**Study material:**
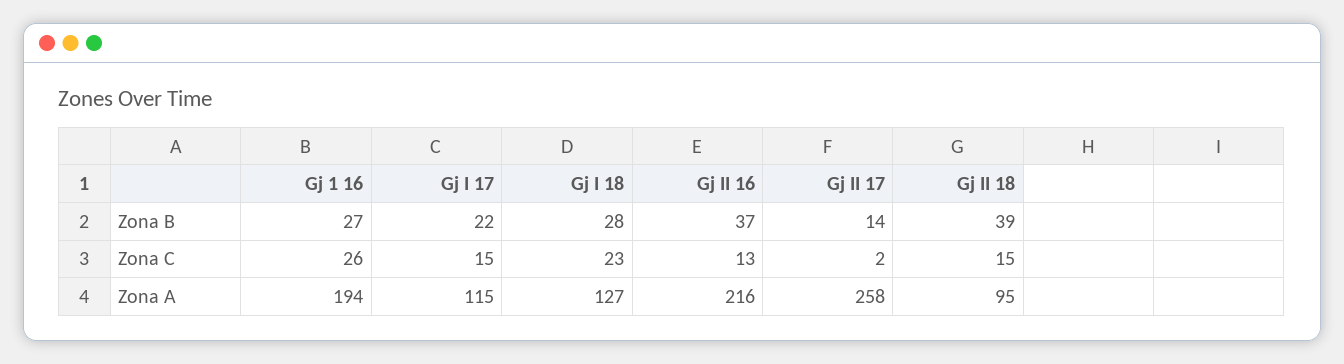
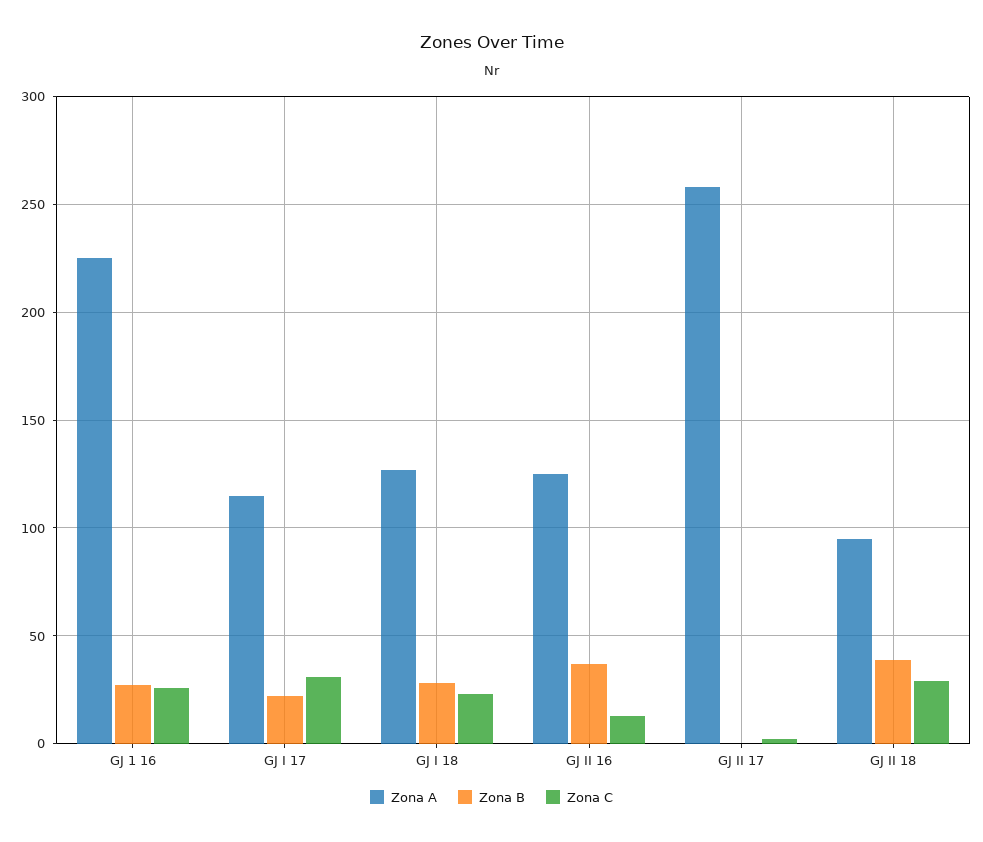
  {
    "Zona B": {
      "Gj 1 16": 27,
      "Gj I 17": 22,
      "Gj I 18": 28,
      "Gj II 16": 37,
-     "Gj II 17": 14,
+     "Gj II 17": 0,
      "Gj II 18": 39
    },
    "Zona C": {
      "Gj 1 16": 26,
-     "Gj I 17": 15,
+     "Gj I 17": 30,
      "Gj I 18": 23,
      "Gj II 16": 13,
      "Gj II 17": 2,
-     "Gj II 18": 15
+     "Gj II 18": 30
    },
    "Zona A": {
-     "Gj 1 16": 194,
+     "Gj 1 16": 225,
      "Gj I 17": 115,
      "Gj I 18": 127,
-     "Gj II 16": 216,
+     "Gj II 16": 125,
      "Gj II 17": 258,
      "Gj II 18": 95
    }
  }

**Exercise:** Exclude all images and retype the data precisely.

**Task result:**
  {
    "Zona B": {
      "Gj 1 16": 27,
      "Gj I 17": 22,
      "Gj I 18": 28,
      "Gj II 16": 37,
-     "Gj II 17": 14,
+     "Gj II 17": 0,
      "Gj II 18": 39
    },
    "Zona C": {
      "Gj 1 16": 26,
-     "Gj I 17": 15,
+     "Gj I 17": 30,
      "Gj I 18": 23,
      "Gj II 16": 13,
      "Gj II 17": 2,
-     "Gj II 18": 15
+     "Gj II 18": 30
    },
    "Zona A": {
-     "Gj 1 16": 194,
+     "Gj 1 16": 225,
      "Gj I 17": 115,
      "Gj I 18": 127,
-     "Gj II 16": 216,
+     "Gj II 16": 125,
      "Gj II 17": 258,
      "Gj II 18": 95
    }
  }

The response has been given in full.